Promotion of human fraternity begins in the families. Families, as basic units of society, have to display themselves more and more as “the wellspring of fraternity” and “the foundation and the first pathway to peace” (Pope Francis, Message for the Celebration of the World Day of Peace, 2014) wherein values of mutual love and respect, fraternal caring and sharing, service and self-giving can profoundly and humanely be learned and imparted and, whereat in a spirit of mutual acceptance and cooperation the well-being of all can eminently be ensured. “Peace and joy at home, peace and joy in the world around” (Guru Granth Sahib, Amritsar, 1604, pp. 619, 1136).

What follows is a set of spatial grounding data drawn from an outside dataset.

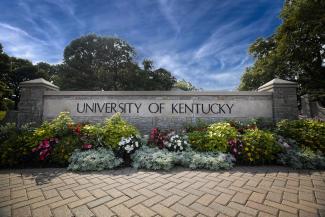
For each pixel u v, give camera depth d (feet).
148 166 14.06
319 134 17.56
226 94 23.36
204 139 16.90
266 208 8.59
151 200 9.38
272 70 63.00
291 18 53.42
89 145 16.14
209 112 23.26
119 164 14.98
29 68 84.07
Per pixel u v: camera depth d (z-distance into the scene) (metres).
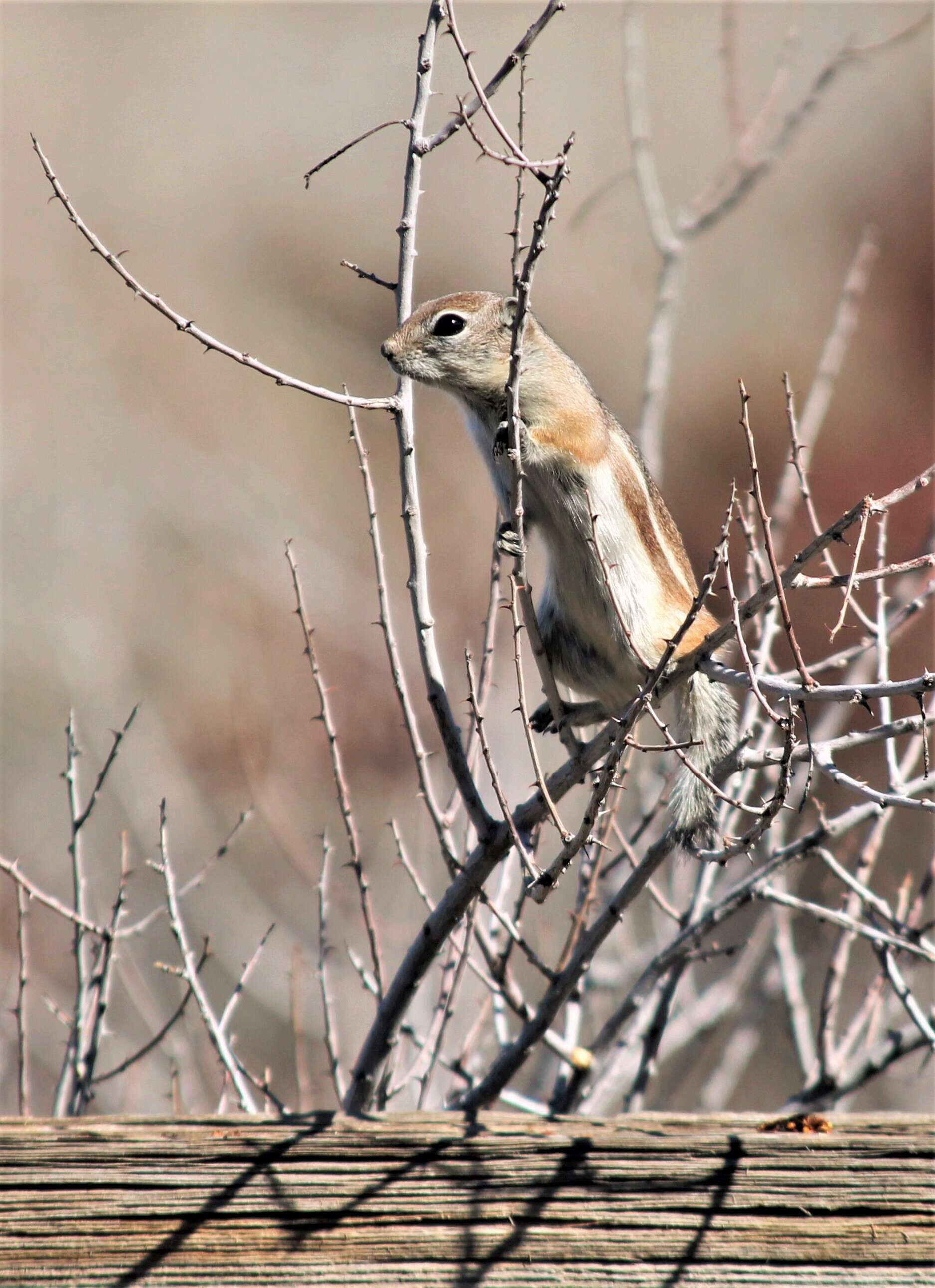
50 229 28.84
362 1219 5.50
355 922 11.80
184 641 18.94
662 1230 5.43
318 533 21.52
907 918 7.63
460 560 20.52
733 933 11.96
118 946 8.78
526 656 10.97
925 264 25.70
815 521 6.61
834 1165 5.42
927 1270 5.30
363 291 29.72
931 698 6.42
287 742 16.83
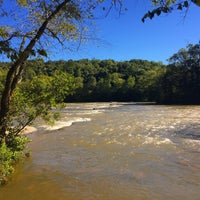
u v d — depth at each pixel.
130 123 25.73
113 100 100.88
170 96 73.50
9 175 10.37
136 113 38.19
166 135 18.42
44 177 10.21
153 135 18.58
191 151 13.62
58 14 8.69
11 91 8.60
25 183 9.57
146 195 8.39
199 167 10.96
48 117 11.87
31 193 8.70
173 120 27.08
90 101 101.56
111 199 8.17
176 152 13.54
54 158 13.05
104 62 132.38
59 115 12.17
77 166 11.66
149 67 140.12
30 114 11.19
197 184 9.17
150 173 10.45
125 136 18.52
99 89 101.38
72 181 9.76
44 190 8.94
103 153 13.90
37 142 17.19
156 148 14.57
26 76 10.45
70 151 14.52
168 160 12.14
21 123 11.32
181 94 70.94
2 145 9.43
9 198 8.32
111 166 11.54
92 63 129.38
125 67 130.88
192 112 37.16
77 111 45.34
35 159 12.82
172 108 48.28
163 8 3.82
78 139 17.94
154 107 53.72
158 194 8.44
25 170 11.05
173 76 73.19
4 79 10.03
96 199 8.18
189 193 8.46
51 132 21.30
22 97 10.81
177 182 9.41
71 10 8.52
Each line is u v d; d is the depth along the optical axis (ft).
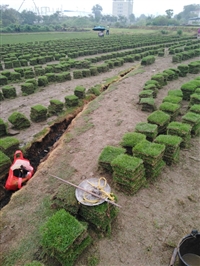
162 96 50.19
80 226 16.52
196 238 17.26
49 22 428.15
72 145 31.24
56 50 116.78
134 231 19.40
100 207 18.30
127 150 27.66
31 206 21.63
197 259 17.71
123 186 22.71
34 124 41.73
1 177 26.63
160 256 17.66
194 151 30.48
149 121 32.58
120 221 20.17
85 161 27.63
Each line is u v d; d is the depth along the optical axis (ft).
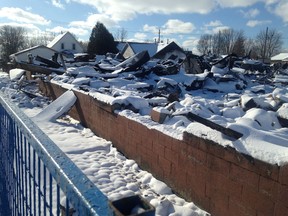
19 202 7.45
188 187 15.40
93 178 17.48
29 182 6.35
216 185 13.55
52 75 50.24
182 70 55.93
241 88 48.85
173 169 16.55
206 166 14.07
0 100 9.20
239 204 12.33
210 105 25.49
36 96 47.67
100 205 3.15
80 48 212.84
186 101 26.37
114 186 16.61
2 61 155.12
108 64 63.05
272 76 71.31
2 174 9.64
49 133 27.43
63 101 33.47
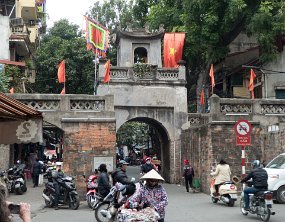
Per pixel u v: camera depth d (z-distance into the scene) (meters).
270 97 27.78
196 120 25.72
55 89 37.44
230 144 18.12
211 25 26.34
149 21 30.09
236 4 24.41
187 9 26.44
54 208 13.97
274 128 17.73
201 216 12.28
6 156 18.50
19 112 6.21
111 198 11.31
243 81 31.06
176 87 25.80
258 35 25.81
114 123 17.03
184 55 29.20
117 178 11.20
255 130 18.33
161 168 27.50
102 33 24.84
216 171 15.27
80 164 16.62
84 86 36.44
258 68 27.61
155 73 25.64
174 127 25.42
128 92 25.23
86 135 16.78
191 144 21.39
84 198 16.39
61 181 13.97
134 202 7.30
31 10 36.06
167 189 21.16
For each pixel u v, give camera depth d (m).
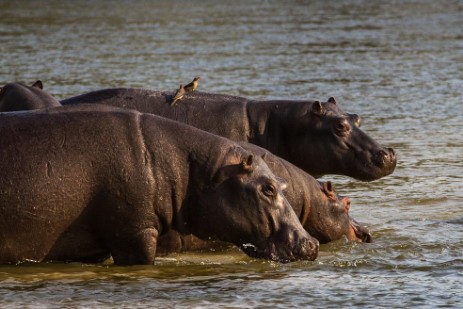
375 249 50.34
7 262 45.25
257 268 45.81
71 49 146.25
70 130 44.84
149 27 182.38
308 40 161.62
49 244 45.06
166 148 45.31
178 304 39.44
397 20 198.50
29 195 43.91
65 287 42.06
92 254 46.16
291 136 60.38
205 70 125.12
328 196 52.28
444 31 178.12
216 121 59.59
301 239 45.06
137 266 45.84
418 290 41.72
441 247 50.38
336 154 59.81
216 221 45.34
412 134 86.44
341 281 43.31
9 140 44.50
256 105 60.78
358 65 132.50
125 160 44.66
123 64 129.75
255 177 45.31
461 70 128.50
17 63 129.00
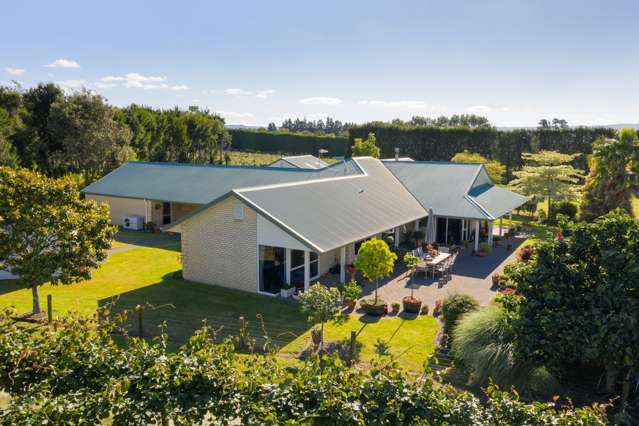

Religions have an important role in nurturing fraternal relationships in the families, communities, nations and wider world. Their role becomes even more crucial and beneficial when vested interests seek to divide people and tear the fabric of fraternity. As believers grounded in our own respective religious traditions and as persons with shared convictions and concerns for the welfare of all (sarbat da bhalaa), may we Christians and Sikhs, conscious of our own inherent calling to fraternity, strive to become “artisans of fraternity” (Pope Francis, Meeting with the Members of Higher Committee for achieving goals contained in the Document on ‘Human Fraternity for World Peace and Living Together’, 11 Sept. 2019, Santa Marta, Rome) and may we, joining hands with people of other religious traditions and of good will, promote human fraternity everywhere!
Wish you all once again a joyous Prakash Diwas of Sri Guru Nanak Dev ji!